In the coming hours, the House Democrats plan to introduce a resolution calling on Vice President Mike Pence and the Cabinet to invoke the 25th Amendment to remove President Trump from office. They will give the vice president 24 hours to respond and then if he doesn't they will proceed with their plans to bring impeachment legislation to the floor of the House of Representatives.

The former U.S. Defense Secretary William Cohen is joining us right now, also a former Republican senator.

Thanks so much for joining us, Mr. Secretary. What's your reaction to this move by House Democrats led by Nancy Pelosi calling on Pence and the Cabinet to invoke the 25th Amendment and remove Trump from power even though there's only, what, 10 left?

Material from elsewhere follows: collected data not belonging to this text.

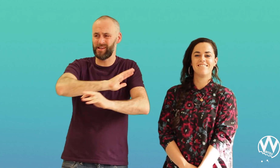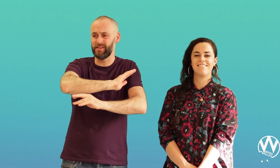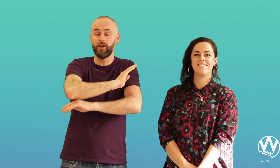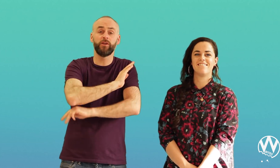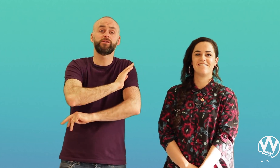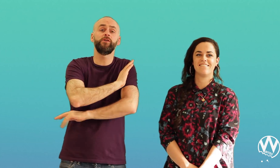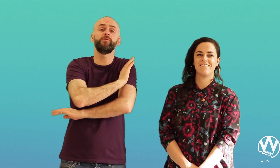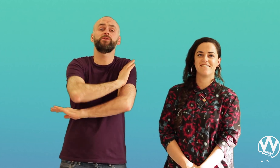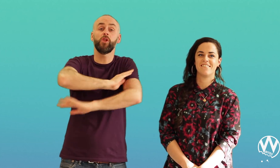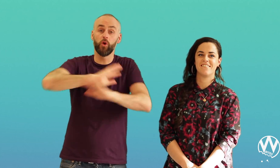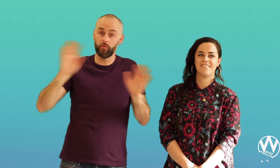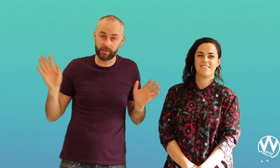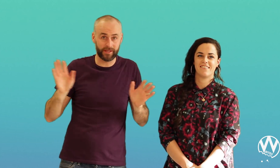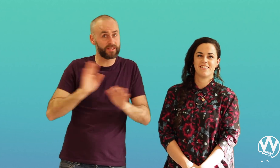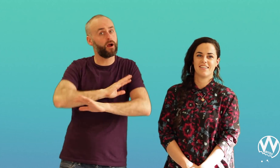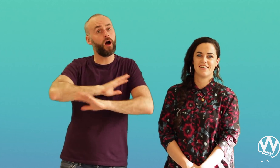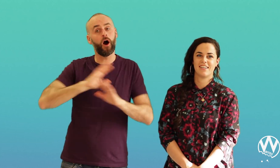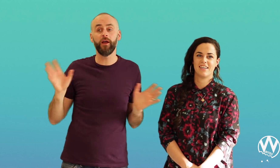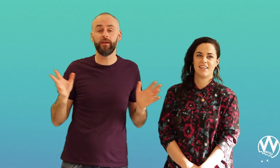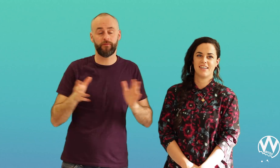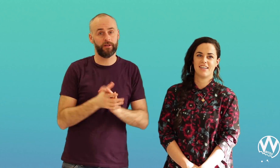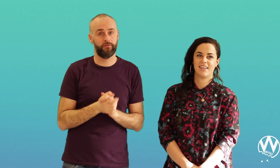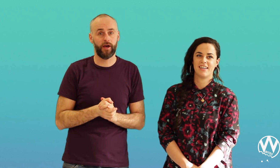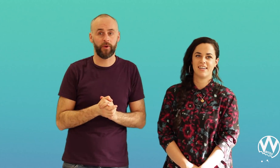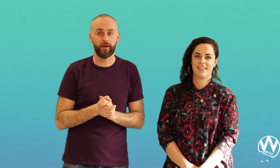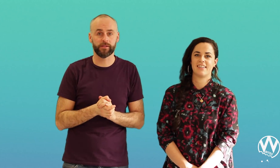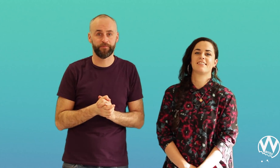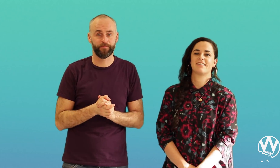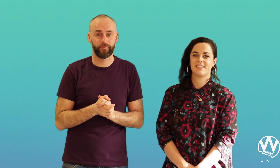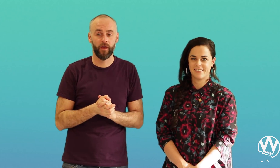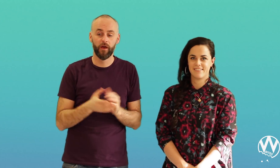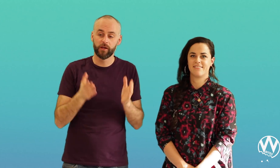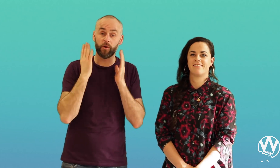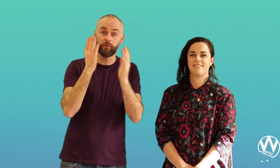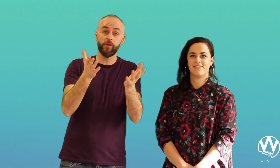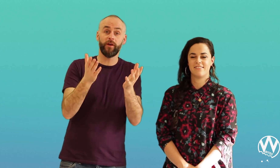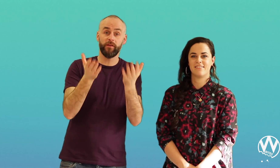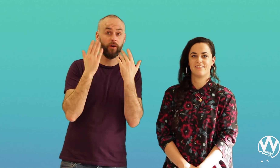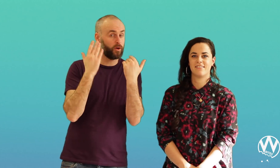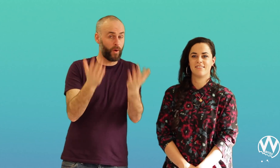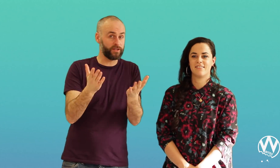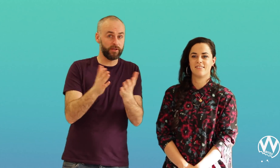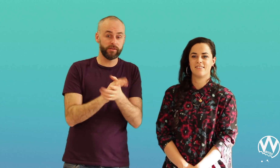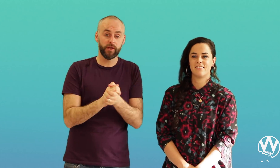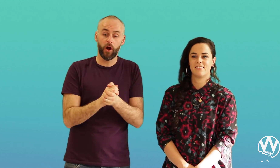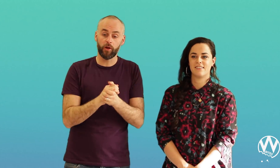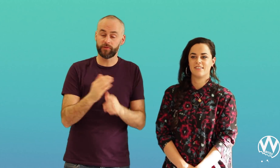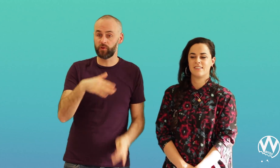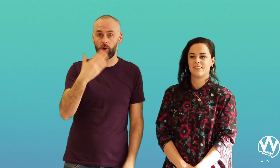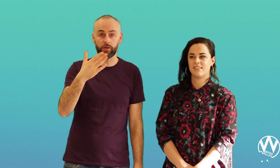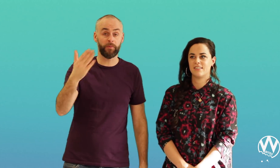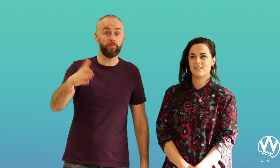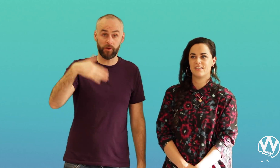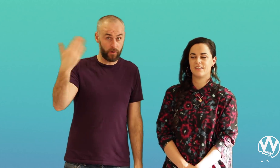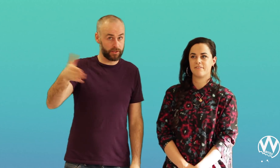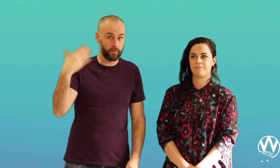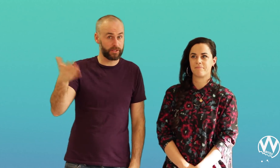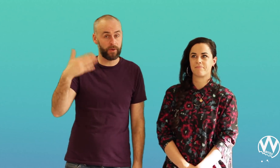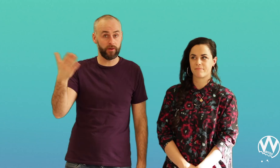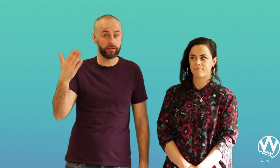is consumers love this and these are highly effective campaigns. So if you have any questions or you have some thoughts, or maybe you've got some experience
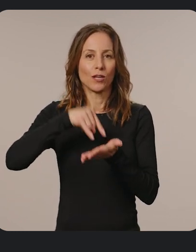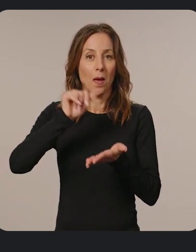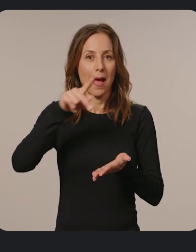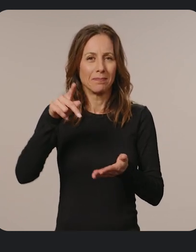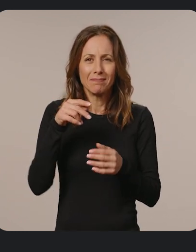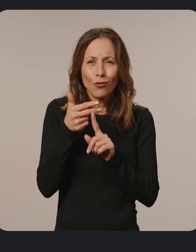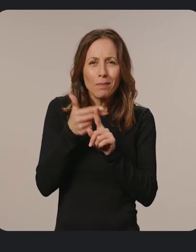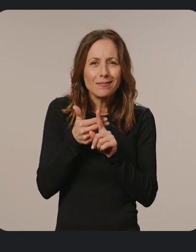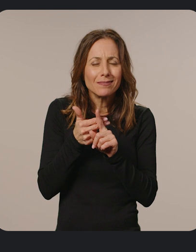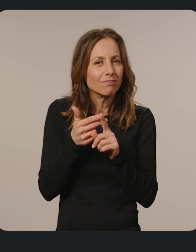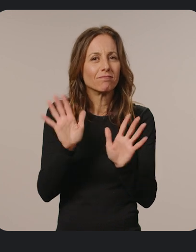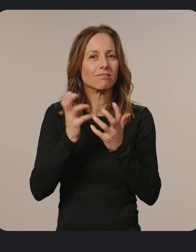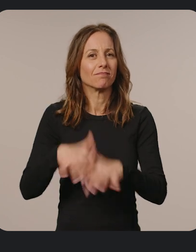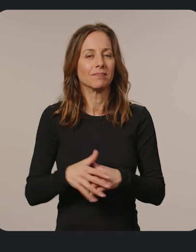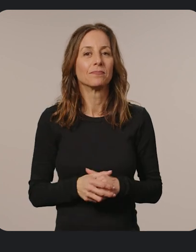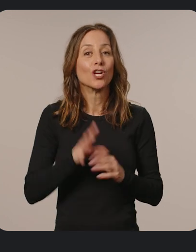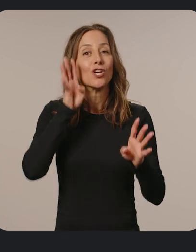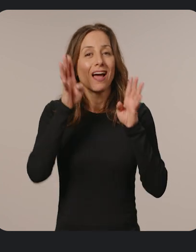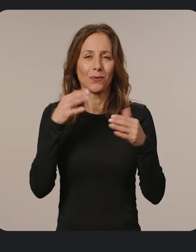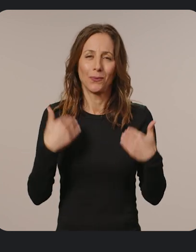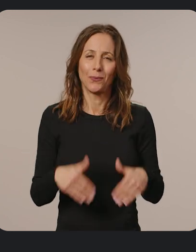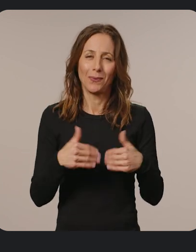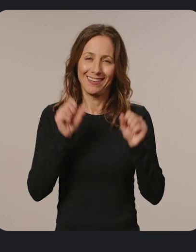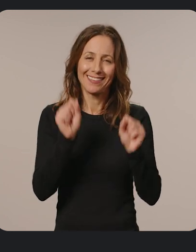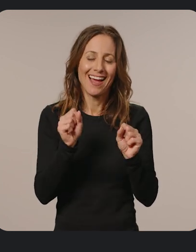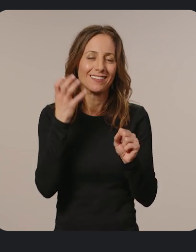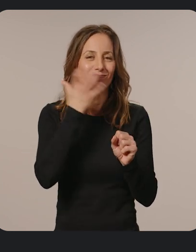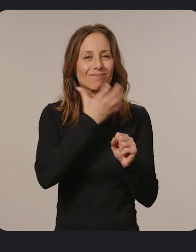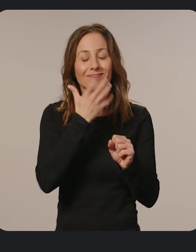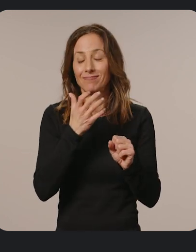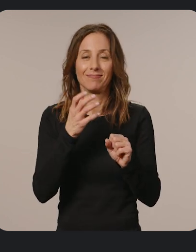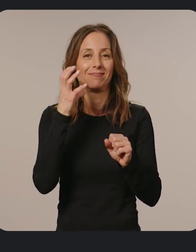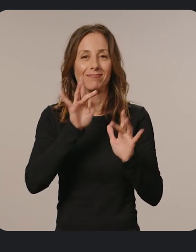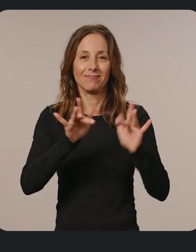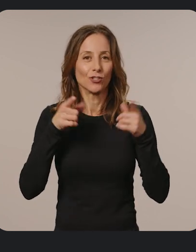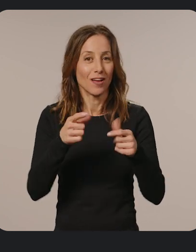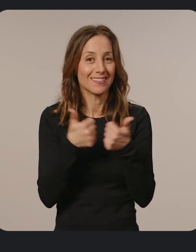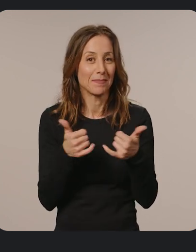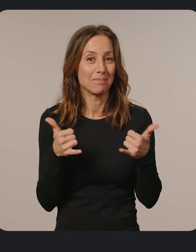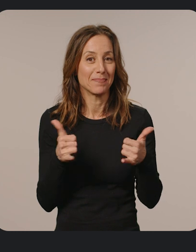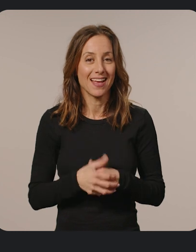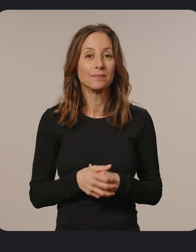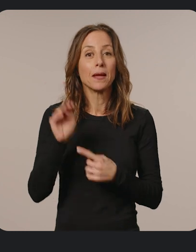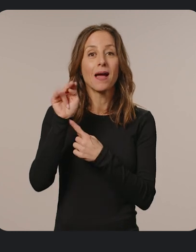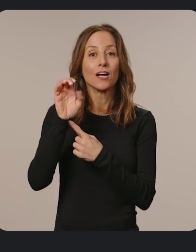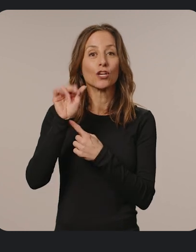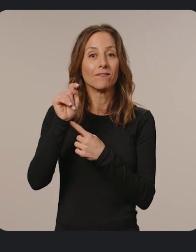just three months. Creativity can also shine during gameplay. Minecraft Education Edition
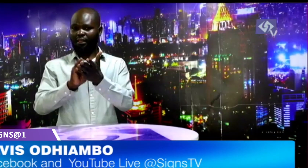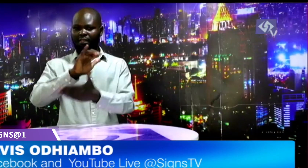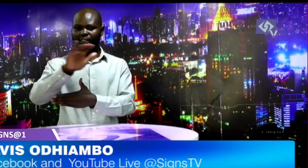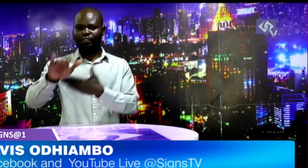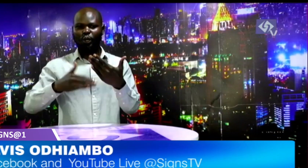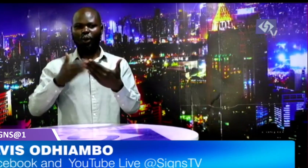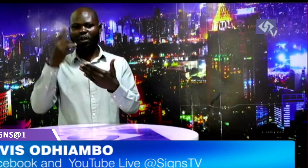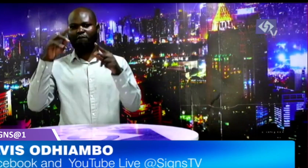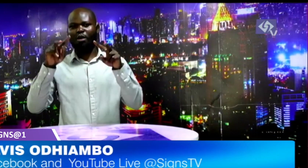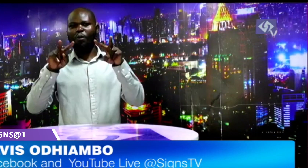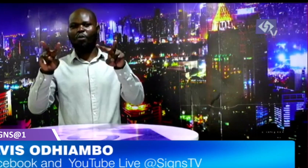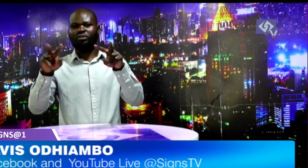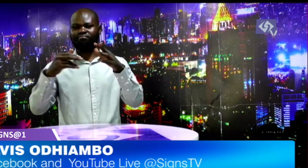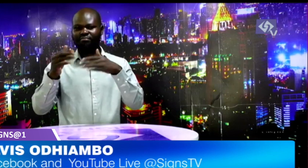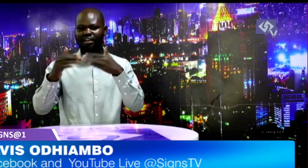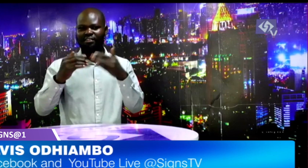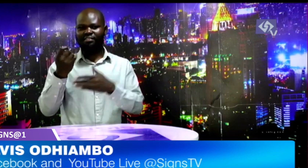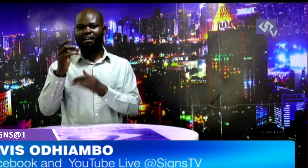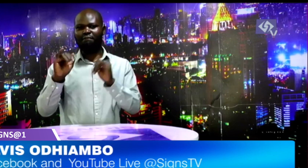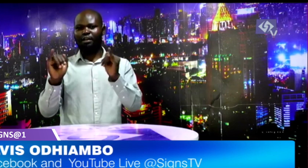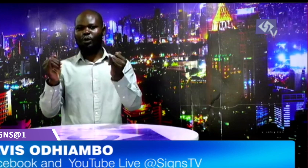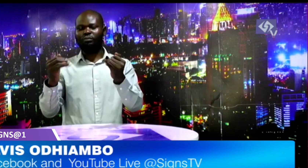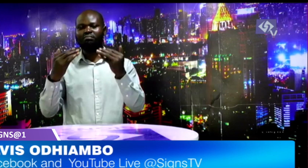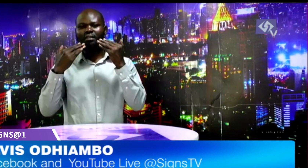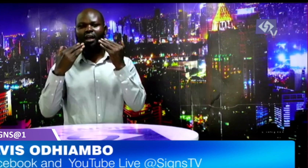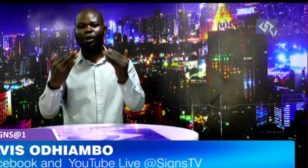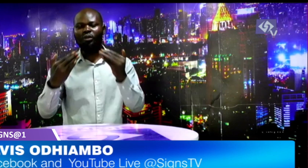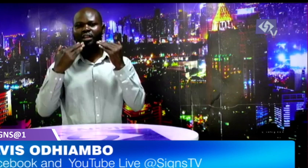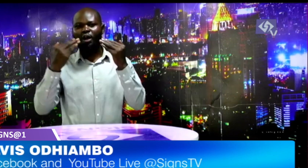and we've come to the end of the news thank you for joining us here at science tv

WILLIAM COHEN, FORMER SECRETARY OF DEFENSE UNDER PRESIDENT CLINTON: Well, the most important thing is to get him out of the White House before his term expires. Whether it's invoking the 25th Amendment, if that could be done quickly, and there are a majority of the Cabinet left who would support it. That would be the easiest thing. Failing that, the impeachment resolution would pass, I assume, and pretty overwhelmingly in the House. I'm not sure if it would be even taken up in the Senate.

But the one thing I would ask is Vice President Pence in addition to invoking Article 25, Amendment 25, I would -- I would just ask him not to pardon the president. I would ask him to forebear on that so that the president, if he is going to pardon himself, that's open to legal challenge in the future. Second, I would hope that the Congress moving forward would revise and look at revising the internal guidelines of the Justice Department that say that a sitting president cannot be indicted or convicted of a crime.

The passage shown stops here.